In a telephonic talk with Pharmabiz, he said that granting another extension would not only undermine ‘Brand India Pharma’ but also risk eroding the global trust painstakingly built over years. As a regulator, his view is unyielding, the sector's long-term health depends on consistent enforcement, not perpetual leniency. He sees the past extension as political concessions that have diluted the global credibility of Indian medicines, and he is advocating for strict enforcement.

On the other side of this debate are the pharmaceutical MSMEs, a vast network of manufacturers who argue their very survival depends on more time. The Revised Schedule M, which aims to align Indian practices with global Good Manufacturing Practices (GMP) standards, requires significant investment in infrastructure, new equipment, and quality systems. For many small companies with an annual turnover below Rs. 250 crore, the financial and technical burden of these upgrades is immense. They feel that without a lifeline, they will be forced to shut down, leading to job losses and a disruption in the supply chain for affordable medicines.

Tiwari’s critique is rooted in a historical pattern of what he calls ‘political pendulums’. He points to a decade of policy discussions and a succession of health ministers who have repeatedly extended deadlines without ensuring meaningful implementation. This cycle of political appeasement, he suggests, has fostered a culture of regulatory inertia. While such relaxations may appear to support MSMEs, in reality, they have compromised the quality-driven reputation of Indian pharmaceuticals and damaged their standing with international regulators and buyers.
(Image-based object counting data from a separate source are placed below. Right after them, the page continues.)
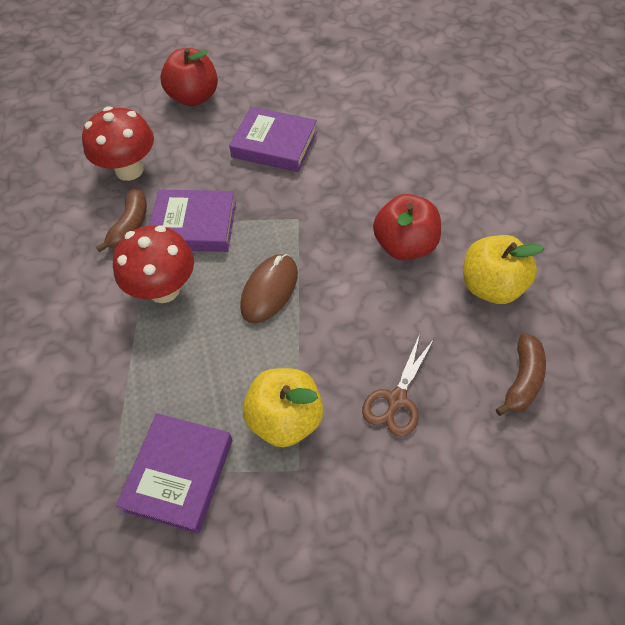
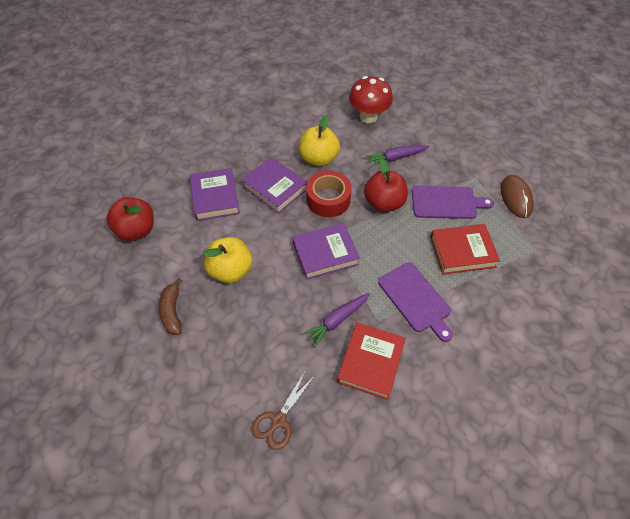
brown banana: 2 -> 1
purple carrot: 0 -> 2
purple cutting board: 0 -> 2
red book: 0 -> 2
red mushroom: 2 -> 1
red tape: 0 -> 1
India's pharmaceutical sector is a global powerhouse, with approximately 60 per cent of its production exported to over 200 countries. This export-driven strength, contributing almost Rs.2.5 lakh crore annually, rests on stringent quality standards. A sustained extension of the revised Schedule M would send a message to the world that India is not serious about quality control. It could jeopardize international confidence and future exports, undermining the very foundation of India's position as the ‘pharmacy of the world’, he told Pharmabiz from Ranchi.

From his perspective as a regulator, the JDC is not advocating for an indifferent approach. Instead, he outlines a clear path forward that protects both the industry's integrity and its smaller players. He believes the sector needs consistent enforcement, technical handholding for MSMEs, and strict adherence to quality and compliance. For him, the solution is not perpetual leniency but rather a robust, quality-driven framework. He sees this as the only way to protect national health and secure India's international standing for the long run.

He said, ultimately, the government's decision on a further extension will determine the future trajectory of the Indian pharmaceutical industry. If extension is granted, it will undermine the integrity of the Indian pharma industry in the international sector. The government has already granted a conditional extension until December 31, 2025.